Liquidation Event Proceeds = USD 100 million

  1. As per  Non-participating Liquidation Preference,  XYZ Ventures will have the option to take the greater of USD 5 million or 20 percent of USD 100 million.  Here, XYZ Ventures will opt for the later and take away USD 20 million;
  2. As per the Participating Liquidation Preference, XYZ Ventures will have the right to take USD 5 million first and then partake 20% in the remaining USD 95 million as well. This totals the aggregate amount of return to XYZ Ventures to USD 24 million (USD 5 million + 20% of USD 95 million).

(iii)            Other important practises regarding Liquidation Preferences:

a.      Standard Seniority Liquidation Preference: This is a structure followed by most early-stage companies. Here, the liquidation preferences are honored in reverse order from the latest investment round to the earliest. Thus, the Series B investors would receive their liquidation preference amount before the Series A investors, who, in turn, would receive their liquidation preference amount before Series Seed investors, etc.

b.     Pari-Passu Seniority: This practise gives all preferred investors equal seniority status, meaning that all investors would share in at least some part of the proceeds. If the proceeds from a sale cannot cover every investors’ liquidation preference, the payouts are made in proportion to the amount of money invested (which does not necessarily correlate to ownership).

c.    Tiered Seniority: This can be thought of as a hybrid between standard and pari-passu seniority. With tiered seniority, investors from different funding rounds are grouped into distinct seniority levels that follow the standard seniority format. However, within each tier the payouts follow the pari-passu format.

What Founders need to understand:

To sum up, the two most important attributes of the Liquidation Preference terms are “preference” and “participation”. The preference controls the proceeds that are paid to the investor before they are required to share and the participation controls how any subsequent sharing happens.

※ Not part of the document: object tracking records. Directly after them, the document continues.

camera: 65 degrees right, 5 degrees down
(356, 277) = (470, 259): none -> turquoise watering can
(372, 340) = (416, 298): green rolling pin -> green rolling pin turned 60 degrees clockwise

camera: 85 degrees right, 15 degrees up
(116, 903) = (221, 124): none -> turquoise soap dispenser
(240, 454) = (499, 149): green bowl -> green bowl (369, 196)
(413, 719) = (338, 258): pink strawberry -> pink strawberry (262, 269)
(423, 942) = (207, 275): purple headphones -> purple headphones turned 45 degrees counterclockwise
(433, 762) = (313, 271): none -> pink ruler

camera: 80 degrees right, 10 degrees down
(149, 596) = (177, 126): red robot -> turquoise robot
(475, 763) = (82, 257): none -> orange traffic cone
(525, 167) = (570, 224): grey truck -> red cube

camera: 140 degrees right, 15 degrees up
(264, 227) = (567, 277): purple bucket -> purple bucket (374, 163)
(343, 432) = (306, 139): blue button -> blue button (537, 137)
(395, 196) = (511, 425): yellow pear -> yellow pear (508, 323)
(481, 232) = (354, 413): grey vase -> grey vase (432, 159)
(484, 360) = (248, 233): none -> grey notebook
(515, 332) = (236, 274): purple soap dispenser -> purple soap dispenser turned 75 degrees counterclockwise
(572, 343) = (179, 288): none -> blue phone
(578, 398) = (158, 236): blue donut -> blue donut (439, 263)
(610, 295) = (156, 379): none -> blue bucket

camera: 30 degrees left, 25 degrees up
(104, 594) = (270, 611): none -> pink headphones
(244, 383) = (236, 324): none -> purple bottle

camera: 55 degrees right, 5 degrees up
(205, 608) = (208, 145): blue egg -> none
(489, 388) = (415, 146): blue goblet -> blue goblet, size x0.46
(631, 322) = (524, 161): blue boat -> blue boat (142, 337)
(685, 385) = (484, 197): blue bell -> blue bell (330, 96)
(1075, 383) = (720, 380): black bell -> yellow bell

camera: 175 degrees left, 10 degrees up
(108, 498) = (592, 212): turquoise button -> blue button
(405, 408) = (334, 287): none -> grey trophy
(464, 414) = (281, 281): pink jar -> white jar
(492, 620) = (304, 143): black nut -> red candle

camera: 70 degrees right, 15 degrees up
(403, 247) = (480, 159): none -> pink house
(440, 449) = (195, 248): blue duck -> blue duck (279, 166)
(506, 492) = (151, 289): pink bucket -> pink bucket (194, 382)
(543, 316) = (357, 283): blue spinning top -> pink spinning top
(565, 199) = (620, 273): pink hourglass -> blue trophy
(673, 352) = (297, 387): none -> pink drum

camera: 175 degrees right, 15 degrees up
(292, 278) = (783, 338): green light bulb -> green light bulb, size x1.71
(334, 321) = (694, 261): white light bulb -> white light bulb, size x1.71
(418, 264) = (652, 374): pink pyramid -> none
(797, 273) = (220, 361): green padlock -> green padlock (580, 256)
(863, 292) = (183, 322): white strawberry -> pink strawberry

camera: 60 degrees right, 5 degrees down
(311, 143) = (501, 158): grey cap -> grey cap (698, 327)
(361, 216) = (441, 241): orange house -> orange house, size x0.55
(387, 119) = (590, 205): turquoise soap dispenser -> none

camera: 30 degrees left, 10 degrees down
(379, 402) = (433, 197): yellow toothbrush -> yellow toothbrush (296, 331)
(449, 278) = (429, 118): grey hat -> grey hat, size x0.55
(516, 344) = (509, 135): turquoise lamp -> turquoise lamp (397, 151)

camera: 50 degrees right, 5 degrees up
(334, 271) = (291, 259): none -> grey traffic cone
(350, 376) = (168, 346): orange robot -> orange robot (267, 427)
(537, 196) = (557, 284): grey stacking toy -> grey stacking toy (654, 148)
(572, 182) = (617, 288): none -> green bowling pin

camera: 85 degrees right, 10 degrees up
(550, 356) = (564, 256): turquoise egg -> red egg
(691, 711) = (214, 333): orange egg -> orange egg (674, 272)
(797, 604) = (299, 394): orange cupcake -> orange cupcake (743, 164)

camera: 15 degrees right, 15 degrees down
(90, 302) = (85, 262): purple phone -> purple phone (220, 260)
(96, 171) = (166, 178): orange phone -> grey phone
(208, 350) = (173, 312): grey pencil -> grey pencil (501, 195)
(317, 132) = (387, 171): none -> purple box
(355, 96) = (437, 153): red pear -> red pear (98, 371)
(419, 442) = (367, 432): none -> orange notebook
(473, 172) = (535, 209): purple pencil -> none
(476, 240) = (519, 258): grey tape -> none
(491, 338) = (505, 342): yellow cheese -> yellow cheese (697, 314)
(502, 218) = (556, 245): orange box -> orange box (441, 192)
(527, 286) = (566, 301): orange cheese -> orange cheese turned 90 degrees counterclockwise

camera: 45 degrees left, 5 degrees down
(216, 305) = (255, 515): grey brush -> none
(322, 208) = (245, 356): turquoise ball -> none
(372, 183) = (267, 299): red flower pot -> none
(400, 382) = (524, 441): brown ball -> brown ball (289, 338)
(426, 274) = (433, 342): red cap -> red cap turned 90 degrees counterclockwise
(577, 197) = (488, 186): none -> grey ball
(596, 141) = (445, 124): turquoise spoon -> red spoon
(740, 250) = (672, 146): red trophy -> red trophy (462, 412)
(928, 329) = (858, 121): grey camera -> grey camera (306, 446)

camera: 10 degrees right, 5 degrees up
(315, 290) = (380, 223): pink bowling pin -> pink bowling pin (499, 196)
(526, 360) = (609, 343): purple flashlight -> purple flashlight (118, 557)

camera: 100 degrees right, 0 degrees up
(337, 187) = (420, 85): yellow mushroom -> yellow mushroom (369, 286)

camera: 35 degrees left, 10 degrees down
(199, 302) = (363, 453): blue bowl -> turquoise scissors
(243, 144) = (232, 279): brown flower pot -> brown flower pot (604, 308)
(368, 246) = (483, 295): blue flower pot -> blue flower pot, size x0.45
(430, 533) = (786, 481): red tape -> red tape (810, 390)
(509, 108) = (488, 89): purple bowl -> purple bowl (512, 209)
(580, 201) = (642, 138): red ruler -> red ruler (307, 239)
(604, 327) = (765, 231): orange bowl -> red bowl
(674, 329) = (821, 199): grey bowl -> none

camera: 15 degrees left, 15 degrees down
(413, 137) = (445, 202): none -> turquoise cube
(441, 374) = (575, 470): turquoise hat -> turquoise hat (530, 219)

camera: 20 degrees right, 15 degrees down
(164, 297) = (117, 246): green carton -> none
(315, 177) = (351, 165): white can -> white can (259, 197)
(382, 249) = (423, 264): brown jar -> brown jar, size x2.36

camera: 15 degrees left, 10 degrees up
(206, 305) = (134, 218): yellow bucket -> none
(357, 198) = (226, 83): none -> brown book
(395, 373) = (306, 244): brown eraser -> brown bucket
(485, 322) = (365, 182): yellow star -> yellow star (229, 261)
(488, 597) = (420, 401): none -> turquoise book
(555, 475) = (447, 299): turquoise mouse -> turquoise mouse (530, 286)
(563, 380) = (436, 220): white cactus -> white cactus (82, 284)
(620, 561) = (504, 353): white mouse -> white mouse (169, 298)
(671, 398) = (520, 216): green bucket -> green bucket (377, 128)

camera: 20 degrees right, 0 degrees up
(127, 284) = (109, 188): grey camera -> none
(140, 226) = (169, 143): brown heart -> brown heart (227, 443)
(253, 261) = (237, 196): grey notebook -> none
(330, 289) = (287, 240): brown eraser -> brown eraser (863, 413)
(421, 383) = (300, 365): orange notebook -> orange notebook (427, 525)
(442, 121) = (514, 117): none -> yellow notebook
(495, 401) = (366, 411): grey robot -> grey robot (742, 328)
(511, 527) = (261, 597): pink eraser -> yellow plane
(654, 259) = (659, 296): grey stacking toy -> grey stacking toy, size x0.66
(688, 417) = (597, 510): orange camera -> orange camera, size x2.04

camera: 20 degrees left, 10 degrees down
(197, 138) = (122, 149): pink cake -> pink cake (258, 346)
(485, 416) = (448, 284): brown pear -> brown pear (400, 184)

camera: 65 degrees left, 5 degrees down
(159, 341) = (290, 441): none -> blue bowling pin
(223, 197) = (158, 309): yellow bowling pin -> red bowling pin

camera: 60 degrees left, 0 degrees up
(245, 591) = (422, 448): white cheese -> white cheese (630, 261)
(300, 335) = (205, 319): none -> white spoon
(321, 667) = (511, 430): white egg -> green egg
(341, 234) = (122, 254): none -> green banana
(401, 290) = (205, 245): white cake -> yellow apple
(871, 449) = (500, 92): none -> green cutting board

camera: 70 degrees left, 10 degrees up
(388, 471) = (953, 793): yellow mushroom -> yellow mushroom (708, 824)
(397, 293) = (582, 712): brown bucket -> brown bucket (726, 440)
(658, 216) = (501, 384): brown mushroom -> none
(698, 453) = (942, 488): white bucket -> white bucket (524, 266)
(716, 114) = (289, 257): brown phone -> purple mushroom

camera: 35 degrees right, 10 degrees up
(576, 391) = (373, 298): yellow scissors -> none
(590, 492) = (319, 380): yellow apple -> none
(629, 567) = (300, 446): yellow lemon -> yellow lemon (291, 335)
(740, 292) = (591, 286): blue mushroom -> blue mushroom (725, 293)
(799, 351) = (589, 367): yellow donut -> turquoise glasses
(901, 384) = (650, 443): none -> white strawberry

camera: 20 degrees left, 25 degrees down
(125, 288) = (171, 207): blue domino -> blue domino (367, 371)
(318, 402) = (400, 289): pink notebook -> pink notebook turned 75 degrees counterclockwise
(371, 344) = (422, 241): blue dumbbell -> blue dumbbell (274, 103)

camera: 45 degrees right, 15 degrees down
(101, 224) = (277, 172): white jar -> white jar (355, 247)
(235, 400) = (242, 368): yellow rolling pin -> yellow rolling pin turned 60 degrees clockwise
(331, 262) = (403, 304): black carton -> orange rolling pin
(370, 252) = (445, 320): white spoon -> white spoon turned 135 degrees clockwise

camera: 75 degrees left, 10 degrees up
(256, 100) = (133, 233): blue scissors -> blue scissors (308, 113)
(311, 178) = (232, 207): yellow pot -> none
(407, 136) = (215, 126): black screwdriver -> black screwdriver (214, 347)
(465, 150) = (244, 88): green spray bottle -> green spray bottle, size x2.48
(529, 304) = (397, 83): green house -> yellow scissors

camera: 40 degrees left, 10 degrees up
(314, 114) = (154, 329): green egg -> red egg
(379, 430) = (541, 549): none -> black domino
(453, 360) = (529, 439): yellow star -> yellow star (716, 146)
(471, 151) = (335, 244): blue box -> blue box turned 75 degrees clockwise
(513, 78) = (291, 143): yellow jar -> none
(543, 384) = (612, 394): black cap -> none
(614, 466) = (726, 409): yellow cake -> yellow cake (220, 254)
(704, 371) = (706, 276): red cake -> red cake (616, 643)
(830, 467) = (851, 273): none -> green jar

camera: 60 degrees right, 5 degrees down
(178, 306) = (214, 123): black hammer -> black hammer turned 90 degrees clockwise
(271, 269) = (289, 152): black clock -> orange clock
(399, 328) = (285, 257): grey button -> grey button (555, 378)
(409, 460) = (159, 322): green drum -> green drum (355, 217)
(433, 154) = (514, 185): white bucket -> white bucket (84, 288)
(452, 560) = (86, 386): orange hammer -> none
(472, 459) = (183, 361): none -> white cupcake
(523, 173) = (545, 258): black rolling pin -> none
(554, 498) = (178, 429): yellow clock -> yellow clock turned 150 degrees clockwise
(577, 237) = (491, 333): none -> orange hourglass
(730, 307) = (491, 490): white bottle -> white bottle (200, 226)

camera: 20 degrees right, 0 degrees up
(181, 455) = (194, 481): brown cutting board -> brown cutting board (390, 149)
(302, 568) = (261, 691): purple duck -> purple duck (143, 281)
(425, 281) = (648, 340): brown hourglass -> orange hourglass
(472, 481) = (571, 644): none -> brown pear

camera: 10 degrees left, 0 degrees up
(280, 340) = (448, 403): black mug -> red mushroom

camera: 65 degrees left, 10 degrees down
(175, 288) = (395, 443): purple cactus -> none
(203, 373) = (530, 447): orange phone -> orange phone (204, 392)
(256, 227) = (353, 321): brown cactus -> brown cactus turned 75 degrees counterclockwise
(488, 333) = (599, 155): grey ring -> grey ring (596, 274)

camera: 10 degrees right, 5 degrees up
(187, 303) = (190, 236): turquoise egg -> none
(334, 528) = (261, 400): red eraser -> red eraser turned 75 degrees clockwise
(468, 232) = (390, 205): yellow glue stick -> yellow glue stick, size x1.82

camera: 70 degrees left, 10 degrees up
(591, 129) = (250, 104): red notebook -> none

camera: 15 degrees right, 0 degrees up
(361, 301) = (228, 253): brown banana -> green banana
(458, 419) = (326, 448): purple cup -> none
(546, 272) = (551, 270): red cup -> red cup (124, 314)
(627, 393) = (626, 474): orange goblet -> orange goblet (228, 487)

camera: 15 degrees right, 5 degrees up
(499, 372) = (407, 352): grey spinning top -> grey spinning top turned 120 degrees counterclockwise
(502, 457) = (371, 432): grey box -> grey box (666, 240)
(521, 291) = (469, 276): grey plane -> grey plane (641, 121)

The way a founder negotiates this clause from the first angel round itself is crucial in determining how the investors in future rounds will put forth their terms. It is imperative that the founder does not create a precedence that would lead to putting the common stock shareholders in a disadvantageous position in future funding rounds. Therefore, being well versed with these concepts and understanding its impact on their respective businesses is essential for every founder looking to pick up an investment from a seasoned investor.

Disclaimer:

This article has been prepared for general guidance and information as a guide to understanding the concept of liquidation preference from a founder’s perspective and does not constitute professional advice or a legal opinion and are the personal views of the author. The matters described herein are general in nature and have not been evaluated based on applicable laws. This article is based on information available in the public domain and has not been verified for its accuracy. You should not act upon the information contained in this note without obtaining specific professional advice. No representation or warranty (express or implied) is given as to the accuracy or completeness of the information contained in this note. Treelife Consulting and its employees accept no liability, and disclaim all responsibility, for the consequences of you or anyone else acting, or refraining to act, in reliance on the information contained in this publication or for any decision based on it. Without prior permission of the author / Treelife Consulting, this note may not be quoted in whole or in part or otherwise referred to any person or in any documents.